In this sugary Captain Comics column on the Indiana Gazette, he says the following about Natasha Romanoff:
2. She was a honey trap
In recent press interviews, star Scarlett Johansson discussed how Romanova — going by “Natalie Rushman” — was just a sex object in her introduction in “Iron Man 2” (2010) before growing as a character. The 2010 Black Widow was so hypersexualized, said Salon.com’s Melanie McFarland, that she was “some version of a honey trap.”
That was how the character started in the comics, too.
When “Madame Natasha” was introduced in the “Iron Man” strip way back in 1964, she wasn’t just a version of a honey trap. She was sent from the Soviet Union to seduce Tony Stark, dressed to kill (literally) in a tight green evening gown, short black hair, opera gloves, a fur stole and, of course, a veil.
“What a beauty she is!” thinks the smitten Stark, who is fooled right up to the climax of the story, because he is a shallow horndog. She even weasels back on his arm in the very next issue, despite betraying him in the previous one.
Is there something wrong with Stan Lee creating her as such, even if during the 60s, as they didn’t always present their female characters as noticeably sexy as this article would confusingly have you believe? In their reprehensible mindsets, alas, this is. Interestingly enough, it also notes:
Black Widow and Daredevil are asked to join the Avengers in 1973. DD declines (he would join several decades later), but BW jumps at the chance.
If they’re referencing the past decade or so, the problem with DD joining the Avengers much too late is that it was at a time when terrible writers like Brian Bendis drove Marvel into the ground on an artistic level. The puff piece also brings up how, since the turn of the century, Natasha’s canon has been retconned at the expense of at least a few characters and elements:
8. She has a complicated past
A character who’s been around as long as Black Widow often ends up with more than one origin — if, for no other reason, to explain how they’ve been around for so long.
The first we heard of Natalia’s past, she was a ballerina with the Bolshoi whose husband, Alexei Shostakov, was a Russian test pilot whose death she was trying to honor by turning spy. Turns out that wasn’t true.

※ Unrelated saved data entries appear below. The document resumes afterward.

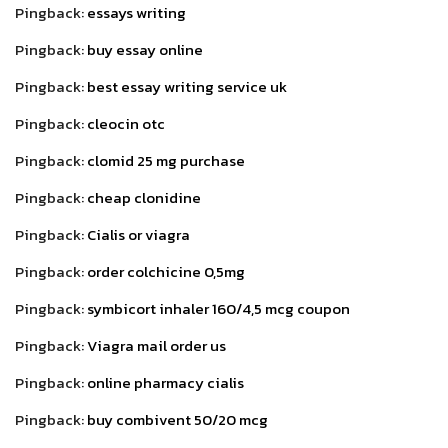
Pingback:
essays writing
Pingback:
buy essay online
Pingback:
best essay writing service uk
Pingback:
cleocin otc
Pingback:
clomid 25 mg purchase
Pingback:
cheap clonidine
Pingback:
Cialis or viagra
Pingback:
order colchicine 0,5mg
Pingback:
symbicort inhaler 160/4,5 mcg coupon
Pingback:
Viagra mail order us
Pingback:
online pharmacy cialis
Pingback:
buy combivent 50/20 mcg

In 1972, a new origin established that baby Nat’s dying mother threw her out of the window of a burning building in 1942 Stalingrad, into the arms of a soldier named Ivan Petrovitch, who raised her as a spy. Turns out that wasn’t true, either.
Starting in the late ‘90s, various miniseries revealed that she was raised in the Red Room, which used drugs and psycho-conditioning to implant a couple of fake backgrounds (thus explaining the earlier origins). She also received pheromonal inhibitors (like in the movie), performance-enhancing drugs and some sort of treatment that has allowed her to stay young and gorgeous for umpty-ump years.
Umm, I think it was more around 2004 when this was “revealed”, which here evidently takes the place of “retconned”. So don’t say it “wasn’t true”, because even the earlier renditions co-starring Ivan weren’t “true”, since both are fictional characters, and one paid the price for political correctness, much like the recent retconning of Scarlet Witch and Quicksilver’s mutancy and fathering by Magneto.
And finally, in an addition of insult to injury, the following is noted:
10. She died
Romanova died in the 2017 “Secret Empire” story, an event too long and tedious to get into here. But of course she got better.
After “Secret Empire” ended, the Widow was cloned, with all of her memories (somehow) downloaded into her (new) brain. So it’s like she never died.
So could the currently dead Black Widow of the movies return the same way? I don’t know … but you can bet Marvel Studios mastermind Kevin Feige has read that story.
I’m sure the only stories he’s read are the newest, most PC, and most cynical of all. Secret Empire was the story turning Captain America into a Hydra-Nazi, yet the article remains very non-committal about it, making no effort to point out what a bad story it truly was, nor why following such a terrible storyline in the movies would be a mistake. Assuming of course, there’ll be any more Black Widow movies, which might not happen if the current one isn’t faring well enough at the box office. Natasha Romanova deserves far better than what’s been written in the past two decades.